Las escenas de pánico en la Kabul conquistada por el talibán, sólo se comparan a las efusiones de hipocresía de los defensores del imperialismo yanqui en el resto del mundo. La derrota estratégica de Estados Unidos en Afganistán y la crisis de sus pretensiones hegemónicas mundiales no ocurrió ayer.
La imagen estremecedora de centenares de personas en el aeropuerto de Kabul persiguiendo a un Boeing C-17 de la aviación estadounidense, algunas de ellas arrimadas al fuselaje y que caen tras el despegue, se ha convertido, en pocas horas, en un símbolo. Pero un símbolo ¿de qué?
¿Del abandono de las potencias imperialistas de sus antiguos empleados y asistentes afganos, que abarrotaron el aeropuerto? Nadie había pensado en ellos. La evacuación era para militares, mercenarios privados, agentes de inteligencia, diplomáticos, en suma, el personal que compone una administración colonial. Los colaboradores nativos, despreciados entre la población, también son despreciados por sus antiguos amos. Pero esa es una vieja regla, los traidores traicionados, que se ha aplicado una y otra vez a lo largo de la historia por los colonizadores.
¿Es un símbolo del horror que el talibán provoca entre la población civil en Afganistán? Ciertamente, el rechazo al emirato es mayor en las grandes ciudades. El recuerdo de su anterior dominio sobre el país -fanático y arbitrario- es especialmente repudiado en las urbes. Pero el descenso del país en la imposición, el abuso y el autoritarismo no es de ahora. Ha sido constante en una historia de guerras civiles e invasiones, que adquirió su forma moderna en la intervención de Estados Unidos a fines de la década de los ’70.
¿Es, acaso, un símbolo de la suerte que le depara a las mujeres? El fanatismo religioso del talibán predica la sumisión de las mujeres; su raíz islámica no se diferencia en eso de otras religiones. La forma particular que adquiere en Afganistán, sin embargo, está tan ligada a las supersticiones religiosas de una secta particular como a la existencia general de una forma patriarcal de organización social que prevalece en el país. Los talibanes, justamente, supieron combinar la retrógrada cultura tribal de Afganistán con un discurso religioso. Y fueron las potencias occidentales, liberales, humanitarias, respetuosas de los derechos humanos y de los derechos de las mujeres, por cierto, los que atizaron la resistencia a las medidas que buscaban liberar a las mujeres -a todas las mujeres, no sólo a aquellas más pudientes de las ciudades- de la opresión ancestral. Esa política era el centro de la revolución de abril de 1978 que el imperialismo yanqui se empeñó en destruir. Lo que logró, sin embargo, fue levantar, con incontables recursos financieros e infinitos arsenales, a los señores de la guerra, jefes feudales enfrentados los unos a los otros en guerras interminables. El talibán es el resultado político de ese enfrentamiento, la única forma en establecer un poder político a nivel nacional. Pero eso, los imperialistas también lo sabían. Los lamentos sobre la suerte del pueblo afgano -y de sus mujeres- a partir de ahora son falsos, porque ignoran su sufrimiento desde hace más de 40 años.

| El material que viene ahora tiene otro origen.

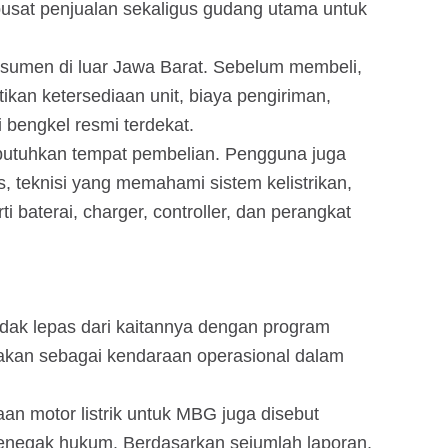
 pusat penjualan sekaligus gudang utama untuk
onsumen di luar Jawa Barat. Sebelum membeli,
kan ketersediaan unit, biaya pengiriman,
i bengkel resmi terdekat.
mbutuhkan tempat pembelian. Pengguna juga
, teknisi yang memahami sistem kelistrikan,
 baterai, charger, controller, dan perangkat
?
ak lepas dari kaitannya dengan program
unakan sebagai kendaraan operasional dalam
an motor listrik untuk MBG juga disebut
penegak hukum. Berdasarkan sejumlah laporan,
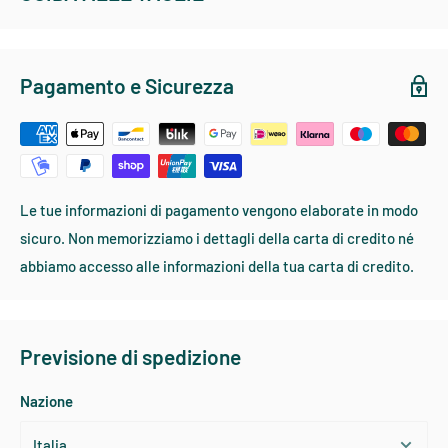
Confezione da 2 gr circa.
REDINGTON - ABBIGLIAMENTO SPORTIVO
Pagamento e Sicurezza
TAGLIA
TORACE
VITA
MANICA
COLLO
Small
91-96
73-79
81-83
36-38
Medium
99-104
81-86
83-86
39-40
Large
106-114
86-89
86-88
41-43
Le tue informazioni di pagamento vengono elaborate in modo
X - Large
116-121
89-91
88-91
44-46
sicuro. Non memorizziamo i dettagli della carta di credito né
XX - Large
124-129
91-94
91-94
47-48
abbiamo accesso alle informazioni della tua carta di credito.
Previsione di spedizione
PATAGONIA DONNA - ABBIGLIAMENTO SPORTIVO
Nazione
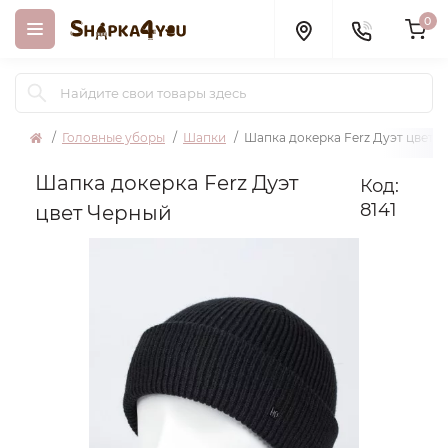
0
Головные уборы
Шапки
Шапка докерка Ferz Дуэт цвет 
Шапка докерка Ferz Дуэт
Код:
8141
цвет Черный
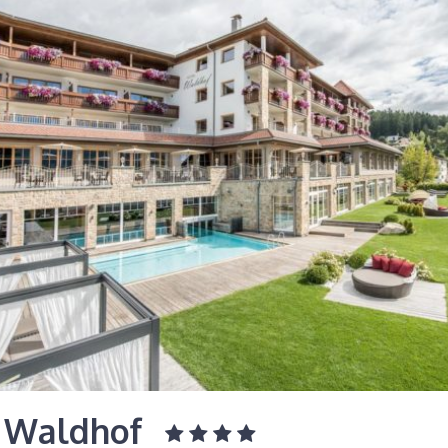
l Waldhof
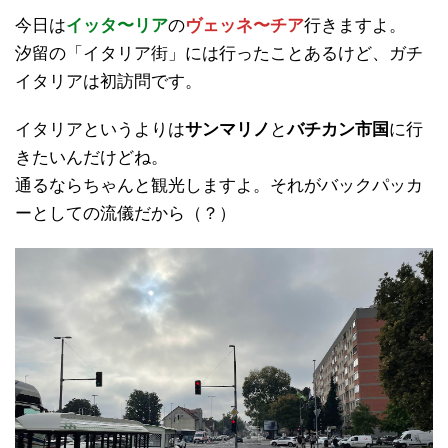
今日は
イッタ〜リア
の
ヴェッネ〜チア
行きますよ。
汐留の「イタリア街」には行ったことあるけど、ガチ
イタリアは初訪問です。
イタリアというよりは
サンマリノ
と
バチカン市国
に行
きたいんだけどね。
通るならちゃんと観光しますよ。それがバックパッカ
ーとしての流儀だから（？）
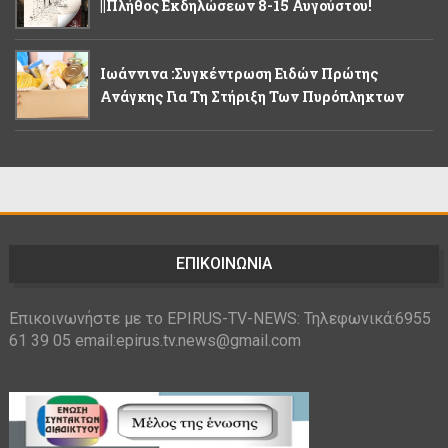
||Πλήθος Εκδηλώσεων 8-15 Αυγούστου!
Ιωάννινα :Συγκέντρωση Ειδών Πρώτης
Ανάγκης Για Τη Στήριξη Των Πυρόπληκτων
ΕΠΙΚΟΙΝΩΝΙΑ
Επικοινωνήστε με το EPIRUS-TV-NEWS: Τηλεφωνικά:6955
61 39 05 email:epirus.tv.news@gmail.com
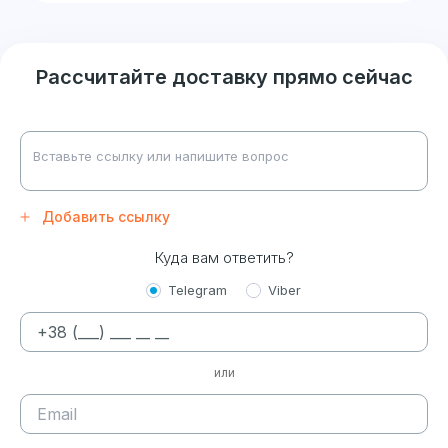
Рассчитайте доставку прямо сейчас
Добавить ссылку
Куда вам ответить?
Telegram
Viber
или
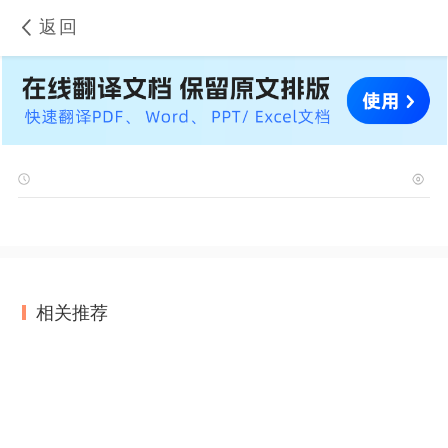
返回
相关推荐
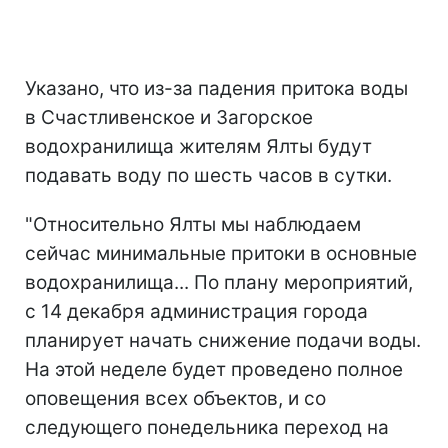
Указано, что из-за падения притока воды
в Счастливенское и Загорское
водохранилища жителям Ялты будут
подавать воду по шесть часов в сутки.
"Относительно Ялты мы наблюдаем
сейчас минимальные притоки в основные
водохранилища... По плану мероприятий,
с 14 декабря администрация города
планирует начать снижение подачи воды.
На этой неделе будет проведено полное
оповещения всех объектов, и со
следующего понедельника переход на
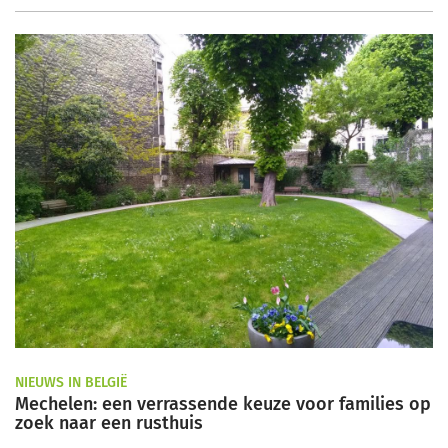
NIEUWS IN BELGIË
Mechelen: een verrassende keuze voor families op
zoek naar een rusthuis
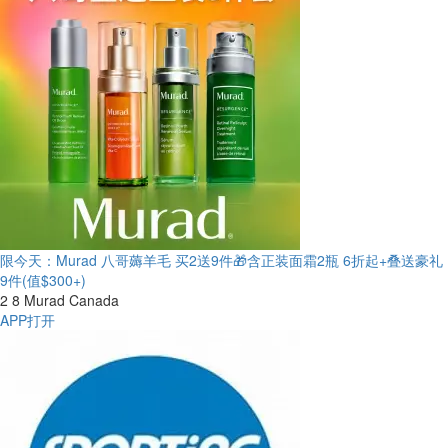
限今天：Murad 八哥薅羊毛 买2送9件🎁含正装面霜2瓶
6折起+叠送豪礼
9件(值$300+)
2
8
Murad Canada
APP打开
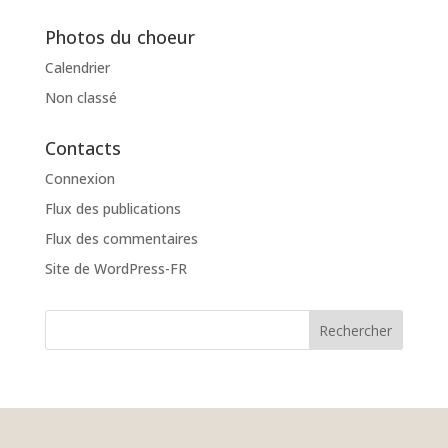
Photos du choeur
Calendrier
Non classé
Contacts
Connexion
Flux des publications
Flux des commentaires
Site de WordPress-FR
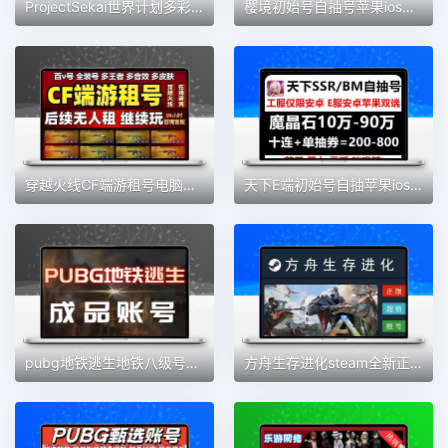
ProjectSekai世界计划多彩舞台初始PJSK三丽鸥fes组合自抽自选号
樱境初始号自抽号苹果ios安卓钻石头号抽SSR物语限定开局组合账号
穿越火线CF端游租号电脑版账号出租可排位爆破生化6烈6盘幻神白虎
天下E端初始号自抽苹果ios安卓魔晶SSR自选角色凯撒圣女便宜通用
pubg地铁逃生地铁八级号便宜永久
方舟生存进化steam全新正版账号成品号ARK:Survival Evolved白号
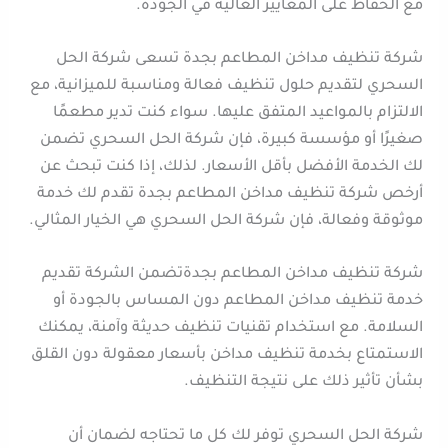
مع الحفاظ على المعايير العالية في الجودة.
شركة تنظيف مداخن المطاعم بجدة تسعى شركة الحل
السحري لتقديم حلول تنظيف فعالة ومناسبة للميزانية، مع
الالتزام بالمواعيد المتفق عليها. سواء كنت تدير مطعمًا
صغيرًا أو مؤسسة كبيرة، فإن شركة الحل السحري تضمن
لك الخدمة الأفضل بأقل الأسعار. لذلك، إذا كنت تبحث عن
أرخص شركة تنظيف مداخن المطاعم بجدة تقدم لك خدمة
موثوقة وفعالة، فإن شركة الحل السحري هي الخيار المثالي.
شركة تنظيف مداخن المطاعم بجدةتضمن الشركة تقديم
خدمة تنظيف مداخن المطاعم دون المساس بالجودة أو
السلامة. مع استخدام تقنيات تنظيف حديثة وآمنة، يمكنك
الاستمتاع بخدمة تنظيف مداخن بأسعار معقولة دون القلق
بشأن تأثير ذلك على نتيجة التنظيف.
شركة الحل السحري توفر لك كل ما تحتاجه لضمان أن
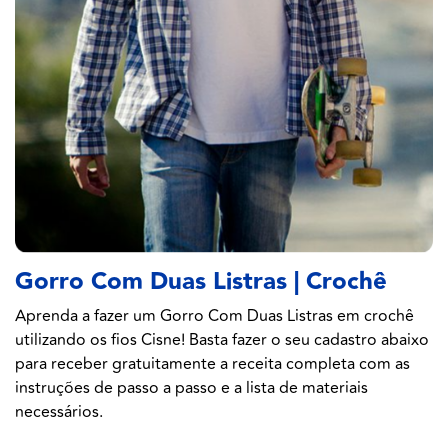
Gorro Com Duas Listras | Crochê
Aprenda a fazer um Gorro Com Duas Listras em crochê
utilizando os fios Cisne! Basta fazer o seu cadastro abaixo
para receber gratuitamente a receita completa com as
instruções de passo a passo e a lista de materiais
necessários.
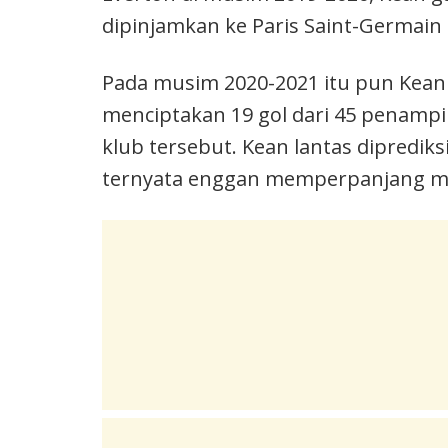
dipinjamkan ke Paris Saint-Germain
Pada musim 2020-2021 itu pun Kean
menciptakan 19 gol dari 45 penampi
klub tersebut. Kean lantas dipredik
ternyata enggan memperpanjang m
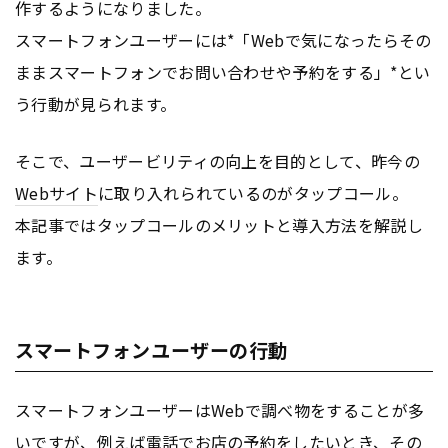
作するようになりました。
スマートフォンユーザーには*「Webで気になったらその
ままスマートフォンでお問い合わせや予約をする」*とい
う行動が見られます。
そこで、ユーザービリティの向上を目的として、昨今の
Webサイト
に取り入れられているのがタップコール。
本記事ではタップコールのメリットと導入方法を解説し
ます。
スマートフォンユーザーの行動
スマートフォンユーザーはWebで調べ物をすることが多
いですが、例えば電話でお店の予約をしたいとき、その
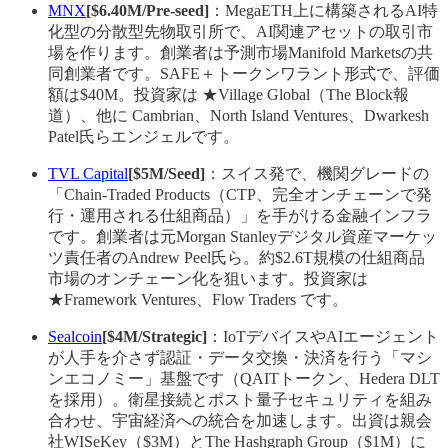
MNX
[$6.40M/Pre-seed]
：MegaETH上に構築されるAI特
化型の分散型先物取引所で、AI関連アセットの取引市
場を作ります。創業者は予測市場Manifold Marketsの共
同創業者です。SAFE＋トークンワラント形式で、評価
額は$40M。投資家は ★Village Global（The Block報
道）、他に Cambrian、North Island Ventures、Dwarkesh
Patel氏らエンジェルです。
TVL Capital
[$5M/Seed]
：スイス発で、機関グレードの
「Chain-Traded Products（CTP、完全オンチェーンで発
行・運用される仕組商品）」を手がける金融インフラ
です。創業者は元Morgan Stanleyデジタル資産マーケッ
ツ責任者のAndrew Peel氏ら。約$2.6T規模の仕組商品
市場のオンチェーン化を狙います。投資家は
★Framework Ventures、Flow Traders です。
Sealcoin
[$4M/Strategic]
：IoTデバイスやAIエージェント
が人手を介さず認証・データ交換・決済を行う「マシ
ンエコノミー」基盤です（QAITトークン、Hedera DLT
を採用）。衛星接続とポスト量子セキュリティを組み
合わせ、宇宙経済への統合を加速します。出資は親会
社WISeKey（$3M）とThe Hashgraph Group（$1M）に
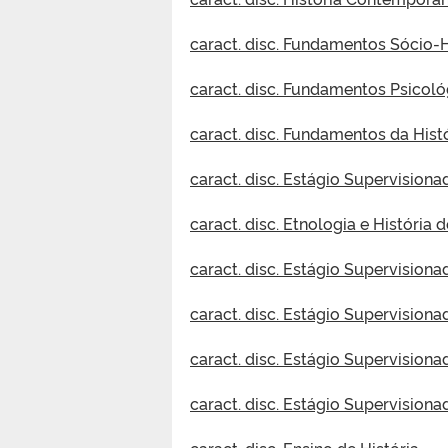
caract. disc. Fundamentos Sócio-
caract. disc. Fundamentos Psicol
caract. disc. Fundamentos da Hist
caract. disc. Estágio Supervisiona
caract. disc. Etnologia e História d
caract. disc. Estágio Supervisiona
caract. disc. Estágio Supervisionad
caract. disc. Estágio Supervisionad
caract. disc. Estágio Supervisionad
caract. disc. Ensino de História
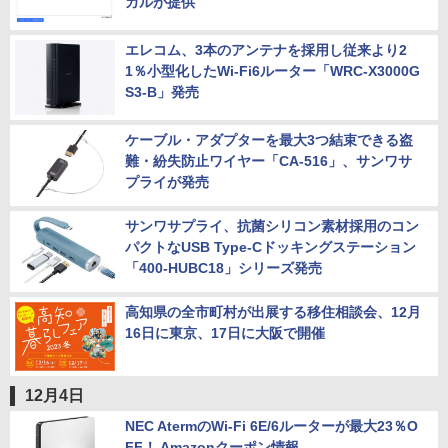
カルが提供
エレコム、3本のアンテナを採用し従来より2
1％小型化したWi-Fi6ルーター「WRC-X3000G
S3-B」発売
ケーブル・アダプターを最大3つ結束できる盗
難・紛失防止ワイヤー「CA-516」、サンワサ
プライが発売
サンワサプライ、抗菌シリコン素材採用のコン
パクトなUSB Type-Cドッキングステーション
「400-HUBC18」シリーズ発売
高知県の全市町村が出展する移住相談会、12月
16日に東京、17日に大阪で開催
12月4日
NEC AtermのWi-Fi 6E/6ルーターが最大23％O
FF！ Amazonクーポン情報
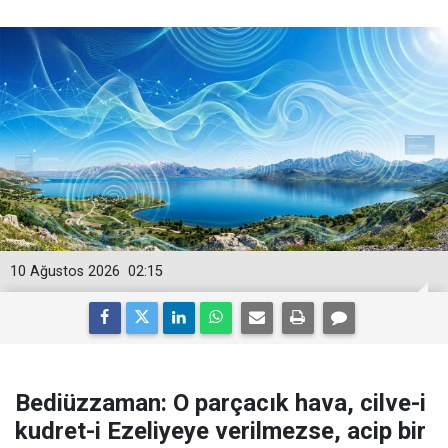
10 Ağustos 2026
02:15
Bediüzzaman: O parçacık hava, cilve-i
kudret-i Ezeliyeye verilmezse, acip bir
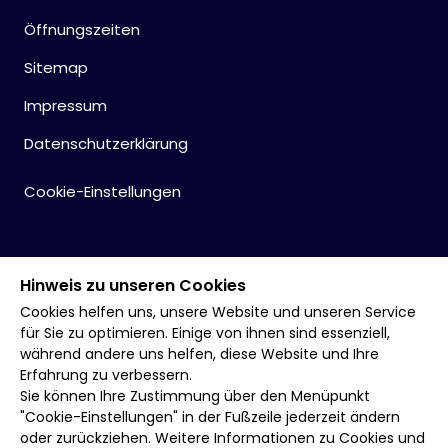
Öffnungszeiten
Sitemap
Impressum
Datenschutzerklärung
Cookie-Einstellungen
Hinweis zu unseren Cookies
Cookies helfen uns, unsere Website und unseren Service
für Sie zu optimieren. Einige von ihnen sind essenziell,
während andere uns helfen, diese Website und Ihre
Erfahrung zu verbessern.
Sie können Ihre Zustimmung über den Menüpunkt
"Cookie-Einstellungen" in der Fußzeile jederzeit ändern
oder zurückziehen. Weitere Informationen zu Cookies und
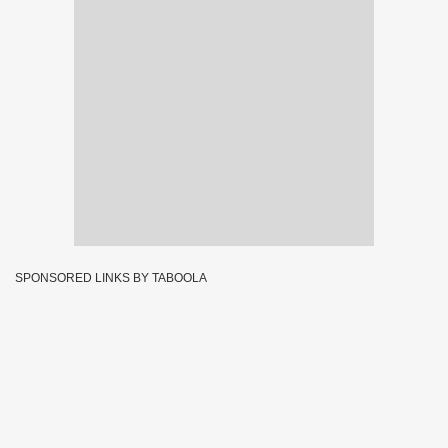
SPONSORED LINKS BY TABOOLA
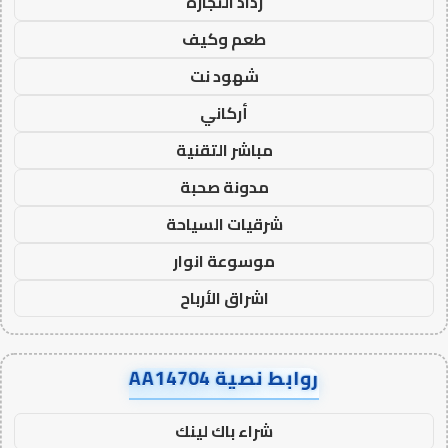
رذاذ التجارة
طعم وكيف
شهود نت
أركاني
مباشر التقنية
مدونة صحبة
شرقيات السياحة
موسوعة انوار
اشراق الأرباح
روابط نصية AA14704
شراء باك لينك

¿Es, entonces, la representación patética de la derrota del imperialismo estadounidense? Puede ser. Pero los invasores ya habían sufrido reveses humillantes que eran una señal cierta de que no podrían seguir ocupando Afganistán. Y todos sabían que la derrota final del régimen sostenido por Estados Unidos vendría rápidamente. El contenido de las negociaciones que abrió Donald Trump con los talibanes en 2018 ya dejaba claro que esa era el desenlace seguro. La ofensiva iniciada en 2021, que culminó ahora con la caída de Kabul, tampoco dejaba dudas a nadie sobre lo que iba a pasar. El presidente Joseph Biden reconoció hoy que el derrumbe ocurrió más rápido de lo previsto, nada más. El debilitamiento, en tanto, del imperialismo estadounidense en el mundo, no se origina con su retirada de Afganistán. Fue, más bien, su invasión, en 2002, la que, paradójicamente, lo dejó al descubierto. Es un signo de la crisis general del capital que lleva, mientras no se termine con este sistema, a penurias, sufrimiento y guerras constantes.
Si de símbolos se trata, entonces, lo único que refleja la caída de Kabul es la existencia de un orden caduco e injusto que domina a todo el mundo y que favorece a la barbarie, la violencia y la destrucción.